---------- Recipe via Meal-Master (tm) v8.02
  Categories: Seafood, Sauces
       Yield: 8 servings
 --------------------------------THE SOUFFLES--------------------------------
       1    Boiled crab; -OR-
       6 oz -Prepared Crabmeat
       6 oz Prepared laverbread
            -OR- nori or spinach
       2 oz Butter
       2 oz Flour
     3/4 pt Milk
       3    Eggs
     1/2 ts Grated nutmeg
            Salt & pepper
 --------------------------------COCKLE SAUCE--------------------------------
     1/4 pt White sauce from souffle mix
     1/4 pt Whipping cream
       4 oz Cockles or clams (shelled)
       2 oz Prepared laverbread **
   If the crab is whole, pull the body apart and pick out all the meat -
   discarding only the mouthpiece and the grey “dead man’s fingers” that
   fringe the inside carapace.  For extra flavour, make a stock with crab
   shell, flavoured with a piece of carrot and a quarter of onion, and boil
   down to a couple of well-flavoured tablespoons which can replace the
   equivalent milk in the basic white sauce given above.

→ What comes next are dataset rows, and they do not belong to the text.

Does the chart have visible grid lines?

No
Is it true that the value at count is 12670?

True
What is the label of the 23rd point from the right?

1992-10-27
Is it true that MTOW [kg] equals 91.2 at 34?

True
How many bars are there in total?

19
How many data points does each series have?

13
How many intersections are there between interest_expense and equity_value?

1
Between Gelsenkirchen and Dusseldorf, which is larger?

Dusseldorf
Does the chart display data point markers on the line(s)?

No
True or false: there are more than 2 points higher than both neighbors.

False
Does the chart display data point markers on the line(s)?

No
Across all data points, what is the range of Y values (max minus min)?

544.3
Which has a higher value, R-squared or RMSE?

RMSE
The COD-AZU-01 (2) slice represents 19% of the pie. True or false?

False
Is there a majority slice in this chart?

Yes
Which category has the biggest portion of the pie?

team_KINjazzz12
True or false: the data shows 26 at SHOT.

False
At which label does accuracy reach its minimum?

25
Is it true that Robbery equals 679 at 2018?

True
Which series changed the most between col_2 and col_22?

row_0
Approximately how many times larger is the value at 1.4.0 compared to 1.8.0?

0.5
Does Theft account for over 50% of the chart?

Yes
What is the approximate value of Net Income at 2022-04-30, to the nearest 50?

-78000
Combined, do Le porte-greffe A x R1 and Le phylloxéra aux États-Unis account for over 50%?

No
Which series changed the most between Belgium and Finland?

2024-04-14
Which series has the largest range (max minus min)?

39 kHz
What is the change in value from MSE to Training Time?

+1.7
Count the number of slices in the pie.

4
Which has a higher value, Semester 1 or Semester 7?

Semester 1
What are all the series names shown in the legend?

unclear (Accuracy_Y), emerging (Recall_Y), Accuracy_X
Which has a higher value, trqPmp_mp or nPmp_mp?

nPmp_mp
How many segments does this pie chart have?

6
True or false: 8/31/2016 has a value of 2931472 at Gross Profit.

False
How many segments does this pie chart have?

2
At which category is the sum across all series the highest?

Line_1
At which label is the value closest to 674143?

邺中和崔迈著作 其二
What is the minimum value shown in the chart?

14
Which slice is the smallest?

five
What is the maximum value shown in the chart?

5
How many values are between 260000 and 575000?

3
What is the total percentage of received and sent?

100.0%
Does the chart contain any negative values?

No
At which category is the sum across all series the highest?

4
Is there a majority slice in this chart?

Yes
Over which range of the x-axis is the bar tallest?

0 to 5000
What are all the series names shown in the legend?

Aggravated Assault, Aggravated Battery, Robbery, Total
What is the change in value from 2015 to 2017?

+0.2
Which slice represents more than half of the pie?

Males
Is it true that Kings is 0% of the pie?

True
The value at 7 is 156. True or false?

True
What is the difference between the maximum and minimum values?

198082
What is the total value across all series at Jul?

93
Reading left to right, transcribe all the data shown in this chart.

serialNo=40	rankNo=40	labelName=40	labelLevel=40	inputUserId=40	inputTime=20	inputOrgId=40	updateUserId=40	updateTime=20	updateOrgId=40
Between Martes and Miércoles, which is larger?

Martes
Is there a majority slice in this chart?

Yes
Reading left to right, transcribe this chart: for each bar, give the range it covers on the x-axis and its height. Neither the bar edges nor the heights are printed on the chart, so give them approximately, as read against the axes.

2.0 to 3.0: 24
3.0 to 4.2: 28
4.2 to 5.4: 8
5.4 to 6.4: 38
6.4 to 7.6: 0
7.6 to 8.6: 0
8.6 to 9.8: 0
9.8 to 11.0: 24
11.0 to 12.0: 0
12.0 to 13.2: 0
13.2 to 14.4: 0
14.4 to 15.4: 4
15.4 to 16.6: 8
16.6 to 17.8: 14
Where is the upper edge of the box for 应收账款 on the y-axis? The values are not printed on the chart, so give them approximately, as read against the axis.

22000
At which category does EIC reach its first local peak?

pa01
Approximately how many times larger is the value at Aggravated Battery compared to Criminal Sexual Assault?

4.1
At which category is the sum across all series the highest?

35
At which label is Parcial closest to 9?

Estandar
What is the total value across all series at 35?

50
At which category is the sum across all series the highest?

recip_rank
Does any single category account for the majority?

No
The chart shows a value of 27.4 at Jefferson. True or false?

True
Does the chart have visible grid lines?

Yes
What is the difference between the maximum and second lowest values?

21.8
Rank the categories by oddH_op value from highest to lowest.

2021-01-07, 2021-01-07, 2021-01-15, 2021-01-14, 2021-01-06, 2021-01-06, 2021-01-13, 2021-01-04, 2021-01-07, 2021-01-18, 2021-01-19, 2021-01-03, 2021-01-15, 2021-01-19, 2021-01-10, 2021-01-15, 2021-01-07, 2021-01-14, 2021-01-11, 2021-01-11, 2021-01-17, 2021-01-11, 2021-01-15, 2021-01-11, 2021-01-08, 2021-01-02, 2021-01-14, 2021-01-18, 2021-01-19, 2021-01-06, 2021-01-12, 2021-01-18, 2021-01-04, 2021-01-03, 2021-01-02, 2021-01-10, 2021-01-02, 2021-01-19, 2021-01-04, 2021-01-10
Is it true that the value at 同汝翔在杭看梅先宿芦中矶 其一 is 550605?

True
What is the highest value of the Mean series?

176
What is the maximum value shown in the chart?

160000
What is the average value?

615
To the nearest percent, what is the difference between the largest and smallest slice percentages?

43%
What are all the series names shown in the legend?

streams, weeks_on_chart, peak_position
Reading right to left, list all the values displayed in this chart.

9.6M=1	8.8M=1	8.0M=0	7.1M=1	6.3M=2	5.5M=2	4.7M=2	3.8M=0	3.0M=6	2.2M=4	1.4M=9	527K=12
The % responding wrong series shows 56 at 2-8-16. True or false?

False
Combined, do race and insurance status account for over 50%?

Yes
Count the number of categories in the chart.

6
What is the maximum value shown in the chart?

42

   Prepare the white sauce; melt the butter in a small pan.  Stir in the flour
   and fry gently until the mixture is still pale but sandy.  Whisk in the
   milk slowly, beating till you have a thick sauce.  Simmer for 5 minutes.
   Preheat the oven to 400 F (200 C) gas mark 6.  Stir the crabmeat and
   prepared laverbread into the sauce.  Season with salt, pepper and nutmeg.
   Separate the eggs.  Beat the whites until quite stiff.  By now the sauce
   will be cool enough to stir in the yolks.  Fold in the whites, turning well
   to “tire” the mixture.  Taste and adjust the seasoning. Butter eight small
   souffle dishes and spoon in the mixture, leaving a finger’s worth for
   expansion.  Bake for 10-12 minutes until puffed up and golden.
   Meanwhile make the cockle sauce.  Heat up the reserved white sauce with the
   cream.  Stir in the cockles and laverbread.  Season with the salt and
   freshly milled pepper.  Serve with the souffles as soon as they are ready.